MANY have wondered why so many Polish Catholic priests were imprisoned by the Nazis, and Catholic propagandists in America have used this fact as proof that the Catholic church was not friendly to Hitler’s regime. Even while these things were happening during the war, we found it very difficult to convince people that persecution of priests under Fascism and Nazism was actually the work of the Catholic Church itself, in collaboration with the Gestapo.

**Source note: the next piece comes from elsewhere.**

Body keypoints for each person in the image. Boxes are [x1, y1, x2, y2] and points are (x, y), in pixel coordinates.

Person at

Proof of this is now coming to light. One of the first acts of the present government in Poland was to renounce the concordat between the Vatican and the former government of Poland, chiefly because the Vatican appointed German bishops in Poland to, force obedience of Polish Catholic priests to their Nazi rulers. Among these was Bishop Karl Maria Splett, who was brought to trial in Danzig on January 31 of this year, charged, according to the N. Y. Herald Tribune report, of February 2, with “collaborating with the Gestapo… and of causing many Polish priests to be sent to concentration camps.” Later reports from Warsaw stated that Bishop Splett had been found guilty and sentenced to eight years imprisonment.

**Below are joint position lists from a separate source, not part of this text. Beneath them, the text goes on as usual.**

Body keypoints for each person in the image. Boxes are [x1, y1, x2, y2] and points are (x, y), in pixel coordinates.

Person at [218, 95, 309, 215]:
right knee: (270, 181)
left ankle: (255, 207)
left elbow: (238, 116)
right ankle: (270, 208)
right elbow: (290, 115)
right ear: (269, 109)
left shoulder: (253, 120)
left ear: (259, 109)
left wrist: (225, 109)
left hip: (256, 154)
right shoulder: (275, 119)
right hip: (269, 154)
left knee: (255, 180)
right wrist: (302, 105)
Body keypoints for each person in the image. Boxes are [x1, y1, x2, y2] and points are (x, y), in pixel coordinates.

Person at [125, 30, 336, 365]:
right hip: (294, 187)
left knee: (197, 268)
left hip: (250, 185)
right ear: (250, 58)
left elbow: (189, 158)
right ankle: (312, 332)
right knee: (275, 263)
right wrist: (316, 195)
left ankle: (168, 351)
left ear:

It should really surprise no one that Catholic church authorities should cooperate in persecuting its own priests and people if they refuse to fall in with its political plans as set by Rome. It was for this purpose that the Inquisition was established in days gone by. In our time, the Nazi Gestapo, with Catholic Heinrich Himmler at its head, was used instead. For the object of the Vatican’s Concordats with the Axis dictators was, to wipe out all liberal groups within the Catholic church, as well as in the State, and thereby unite all of Europe under the authoritarian control of Pope and dictators. Priests in Poland and other small countries naturally resented this and joined with their people in fighting for their country’s independence, against both the Nazis in government affairs, and German bishops in church matters.
Catholics in America cannot understand this, and resent every criticism of Catholic church politics as religious intolerance. They will not believe that the most bitter enemies of the Catholic hierarchy in European countries are not Protestants or Communists, but the Catholic people and priests themselves, who have to fight their church’s politics in self-defense. What confutes the issue still more is, that here and there even some bishop or cardinal will fight the Vatican in defense of their people’s rights. This happened in Spain where a bishop and a cardinal opposed Franco and were ousted for so doing.